A GLIMMER OF HOPE ON THE HORIZON?
In spite of heated tensions between the Afghan government and the Taliban, there have been a series of prisoner exchanges. This is an important development as a core part of the deal called on the Afghan government to release 5,000 Taliban prisoners, while the Taliban had to release 1,000 government soldiers who are held captive. Thus far, the government has released 2,000 Taliban fighters, while the group for its part freed 347 government fighters. Moreover, as of the writing of this piece, representatives from the Taliban are currently in Kabul as they are holding discussions with the government on further prisoner releases.

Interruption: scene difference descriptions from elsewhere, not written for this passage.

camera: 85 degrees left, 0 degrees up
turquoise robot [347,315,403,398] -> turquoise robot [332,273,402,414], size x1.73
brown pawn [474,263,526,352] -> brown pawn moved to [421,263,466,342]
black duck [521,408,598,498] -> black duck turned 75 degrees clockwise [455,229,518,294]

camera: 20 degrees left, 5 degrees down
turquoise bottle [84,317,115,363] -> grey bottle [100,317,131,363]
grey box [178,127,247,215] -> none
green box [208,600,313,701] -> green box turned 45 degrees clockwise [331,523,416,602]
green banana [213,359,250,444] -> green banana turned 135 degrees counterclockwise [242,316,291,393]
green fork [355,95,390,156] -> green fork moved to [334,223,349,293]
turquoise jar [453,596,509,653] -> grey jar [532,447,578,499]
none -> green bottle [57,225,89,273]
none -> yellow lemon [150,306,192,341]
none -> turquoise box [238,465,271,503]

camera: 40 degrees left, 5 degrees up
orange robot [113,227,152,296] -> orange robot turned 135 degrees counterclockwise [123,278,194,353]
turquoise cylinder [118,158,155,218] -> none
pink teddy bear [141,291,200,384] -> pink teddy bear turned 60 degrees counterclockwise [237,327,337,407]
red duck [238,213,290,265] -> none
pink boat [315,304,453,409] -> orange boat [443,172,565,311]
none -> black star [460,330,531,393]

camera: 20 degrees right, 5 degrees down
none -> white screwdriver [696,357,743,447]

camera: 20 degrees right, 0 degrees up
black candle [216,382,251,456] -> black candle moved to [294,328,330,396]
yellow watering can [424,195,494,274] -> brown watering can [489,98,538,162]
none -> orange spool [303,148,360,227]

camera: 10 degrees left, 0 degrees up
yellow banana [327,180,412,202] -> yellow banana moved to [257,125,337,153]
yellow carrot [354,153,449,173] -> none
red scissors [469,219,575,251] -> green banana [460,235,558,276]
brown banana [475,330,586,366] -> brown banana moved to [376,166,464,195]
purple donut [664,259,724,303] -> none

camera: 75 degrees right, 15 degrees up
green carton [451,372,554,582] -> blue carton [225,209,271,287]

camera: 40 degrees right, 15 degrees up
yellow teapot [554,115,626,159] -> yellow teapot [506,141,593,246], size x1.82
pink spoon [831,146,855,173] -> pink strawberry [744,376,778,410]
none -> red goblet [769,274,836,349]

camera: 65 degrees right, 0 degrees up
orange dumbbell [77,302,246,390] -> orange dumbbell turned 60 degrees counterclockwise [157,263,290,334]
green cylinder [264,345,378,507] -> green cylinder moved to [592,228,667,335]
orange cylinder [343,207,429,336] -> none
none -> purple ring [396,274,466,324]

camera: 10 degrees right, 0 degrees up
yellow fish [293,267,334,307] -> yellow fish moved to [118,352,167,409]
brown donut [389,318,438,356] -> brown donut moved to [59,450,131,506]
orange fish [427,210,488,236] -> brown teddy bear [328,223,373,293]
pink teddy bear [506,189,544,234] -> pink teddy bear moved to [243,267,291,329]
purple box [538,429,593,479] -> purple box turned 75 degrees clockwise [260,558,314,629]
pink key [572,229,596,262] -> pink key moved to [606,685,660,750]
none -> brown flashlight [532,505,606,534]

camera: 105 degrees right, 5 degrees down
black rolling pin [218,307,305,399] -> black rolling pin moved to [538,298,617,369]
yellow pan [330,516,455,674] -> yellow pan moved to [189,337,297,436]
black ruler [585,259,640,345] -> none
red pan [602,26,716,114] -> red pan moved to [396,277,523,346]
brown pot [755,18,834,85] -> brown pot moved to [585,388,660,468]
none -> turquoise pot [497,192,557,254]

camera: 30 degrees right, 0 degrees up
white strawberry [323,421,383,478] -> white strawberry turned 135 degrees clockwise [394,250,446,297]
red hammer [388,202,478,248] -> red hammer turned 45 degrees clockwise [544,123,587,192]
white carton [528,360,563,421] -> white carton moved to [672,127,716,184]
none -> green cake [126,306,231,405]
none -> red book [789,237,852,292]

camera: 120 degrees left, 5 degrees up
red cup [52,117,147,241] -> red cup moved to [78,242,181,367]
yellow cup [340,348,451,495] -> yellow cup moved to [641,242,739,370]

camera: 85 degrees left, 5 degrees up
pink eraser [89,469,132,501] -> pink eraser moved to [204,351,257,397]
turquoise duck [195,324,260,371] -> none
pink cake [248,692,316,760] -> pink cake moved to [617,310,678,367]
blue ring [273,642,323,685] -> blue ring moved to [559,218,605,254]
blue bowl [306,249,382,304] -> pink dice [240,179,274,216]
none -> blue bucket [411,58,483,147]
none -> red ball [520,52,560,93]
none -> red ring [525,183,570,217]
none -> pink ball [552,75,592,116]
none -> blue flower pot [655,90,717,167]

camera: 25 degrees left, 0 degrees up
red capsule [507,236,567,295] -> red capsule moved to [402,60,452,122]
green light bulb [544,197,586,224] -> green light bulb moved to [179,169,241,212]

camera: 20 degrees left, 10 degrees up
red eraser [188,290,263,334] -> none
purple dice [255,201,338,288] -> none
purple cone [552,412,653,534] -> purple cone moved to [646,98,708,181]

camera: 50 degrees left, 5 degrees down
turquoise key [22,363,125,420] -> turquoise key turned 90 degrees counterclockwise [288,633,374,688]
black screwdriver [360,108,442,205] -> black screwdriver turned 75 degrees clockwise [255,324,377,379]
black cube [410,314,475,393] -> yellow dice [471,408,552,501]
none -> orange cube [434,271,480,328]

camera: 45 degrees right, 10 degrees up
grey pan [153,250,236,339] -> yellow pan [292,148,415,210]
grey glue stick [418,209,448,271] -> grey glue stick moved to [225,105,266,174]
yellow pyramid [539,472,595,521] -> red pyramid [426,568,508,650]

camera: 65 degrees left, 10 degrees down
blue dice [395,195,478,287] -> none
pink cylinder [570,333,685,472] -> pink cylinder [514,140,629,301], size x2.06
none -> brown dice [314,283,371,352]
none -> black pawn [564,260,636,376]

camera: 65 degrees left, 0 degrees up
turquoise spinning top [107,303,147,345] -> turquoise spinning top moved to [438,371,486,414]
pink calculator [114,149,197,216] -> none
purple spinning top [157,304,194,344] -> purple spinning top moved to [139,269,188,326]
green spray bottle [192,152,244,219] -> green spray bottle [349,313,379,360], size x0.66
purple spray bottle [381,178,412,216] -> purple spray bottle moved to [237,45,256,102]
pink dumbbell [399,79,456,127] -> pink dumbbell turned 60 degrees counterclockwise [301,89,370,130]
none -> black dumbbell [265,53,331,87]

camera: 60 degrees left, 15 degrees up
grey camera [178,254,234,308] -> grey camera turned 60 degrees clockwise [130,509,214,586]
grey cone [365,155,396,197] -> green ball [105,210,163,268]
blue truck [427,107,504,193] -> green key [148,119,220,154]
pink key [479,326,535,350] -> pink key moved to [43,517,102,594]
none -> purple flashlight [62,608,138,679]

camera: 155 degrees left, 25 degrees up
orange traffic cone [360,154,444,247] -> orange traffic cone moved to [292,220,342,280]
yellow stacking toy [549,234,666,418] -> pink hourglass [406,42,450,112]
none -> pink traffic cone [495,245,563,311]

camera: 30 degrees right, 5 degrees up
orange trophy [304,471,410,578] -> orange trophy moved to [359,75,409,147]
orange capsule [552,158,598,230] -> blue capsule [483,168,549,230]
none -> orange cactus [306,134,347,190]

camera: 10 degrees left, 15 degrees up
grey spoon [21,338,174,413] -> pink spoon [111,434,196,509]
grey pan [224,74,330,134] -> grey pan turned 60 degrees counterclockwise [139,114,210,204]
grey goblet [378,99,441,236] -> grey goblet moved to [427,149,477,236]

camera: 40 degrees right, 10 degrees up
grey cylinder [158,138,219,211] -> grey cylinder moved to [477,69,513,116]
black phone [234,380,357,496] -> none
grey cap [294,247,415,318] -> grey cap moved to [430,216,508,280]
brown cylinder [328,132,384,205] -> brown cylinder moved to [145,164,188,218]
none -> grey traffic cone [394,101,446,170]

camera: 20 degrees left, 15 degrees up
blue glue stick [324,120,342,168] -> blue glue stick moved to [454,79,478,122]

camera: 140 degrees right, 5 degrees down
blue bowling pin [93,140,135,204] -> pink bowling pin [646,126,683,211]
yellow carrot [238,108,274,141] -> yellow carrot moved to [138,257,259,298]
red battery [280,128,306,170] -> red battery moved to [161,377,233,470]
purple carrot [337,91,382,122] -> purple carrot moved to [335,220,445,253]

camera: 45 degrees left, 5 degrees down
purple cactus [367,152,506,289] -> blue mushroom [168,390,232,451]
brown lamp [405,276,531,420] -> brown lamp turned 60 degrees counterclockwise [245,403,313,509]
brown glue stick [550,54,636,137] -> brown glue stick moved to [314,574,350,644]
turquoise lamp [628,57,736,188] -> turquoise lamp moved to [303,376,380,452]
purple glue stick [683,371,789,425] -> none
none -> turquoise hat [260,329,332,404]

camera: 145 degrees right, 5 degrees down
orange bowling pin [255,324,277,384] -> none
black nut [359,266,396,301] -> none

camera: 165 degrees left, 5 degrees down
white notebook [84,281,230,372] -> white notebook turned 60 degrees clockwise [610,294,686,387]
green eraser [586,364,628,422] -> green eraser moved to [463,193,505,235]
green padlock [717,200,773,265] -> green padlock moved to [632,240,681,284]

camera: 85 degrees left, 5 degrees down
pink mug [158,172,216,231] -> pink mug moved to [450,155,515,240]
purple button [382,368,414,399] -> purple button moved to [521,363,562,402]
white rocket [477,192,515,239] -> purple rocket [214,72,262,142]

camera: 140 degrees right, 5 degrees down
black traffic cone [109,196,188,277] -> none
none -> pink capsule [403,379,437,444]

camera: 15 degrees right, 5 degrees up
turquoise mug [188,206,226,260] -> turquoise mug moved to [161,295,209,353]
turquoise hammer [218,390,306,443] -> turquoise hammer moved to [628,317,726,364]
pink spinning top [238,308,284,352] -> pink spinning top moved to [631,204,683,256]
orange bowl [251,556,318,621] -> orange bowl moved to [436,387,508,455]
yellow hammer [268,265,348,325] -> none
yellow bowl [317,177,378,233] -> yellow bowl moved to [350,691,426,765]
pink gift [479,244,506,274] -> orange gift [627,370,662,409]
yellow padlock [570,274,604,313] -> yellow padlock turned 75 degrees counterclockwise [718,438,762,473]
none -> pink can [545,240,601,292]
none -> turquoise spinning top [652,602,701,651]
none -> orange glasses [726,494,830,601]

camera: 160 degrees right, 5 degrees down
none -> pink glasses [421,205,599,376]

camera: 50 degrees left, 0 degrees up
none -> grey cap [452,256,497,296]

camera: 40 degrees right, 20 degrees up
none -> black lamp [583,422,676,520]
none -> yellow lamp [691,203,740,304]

This is also a positive outcome as far as the Trump administration is concerned, as Washington has slowly been withdrawing troops out of Afghanistan. As it stands, 13,000 US soldiers have started to move out of the war torn country, and more are expected to go back home provided that the Taliban abides by the terms set forth in the deal. While the Trump administration will undoubtedly use this as a victory to bolster his 2020 re-election campaign, the unpredictability of Afghanistan has shown that early celebrations can quickly end up becoming false alarms.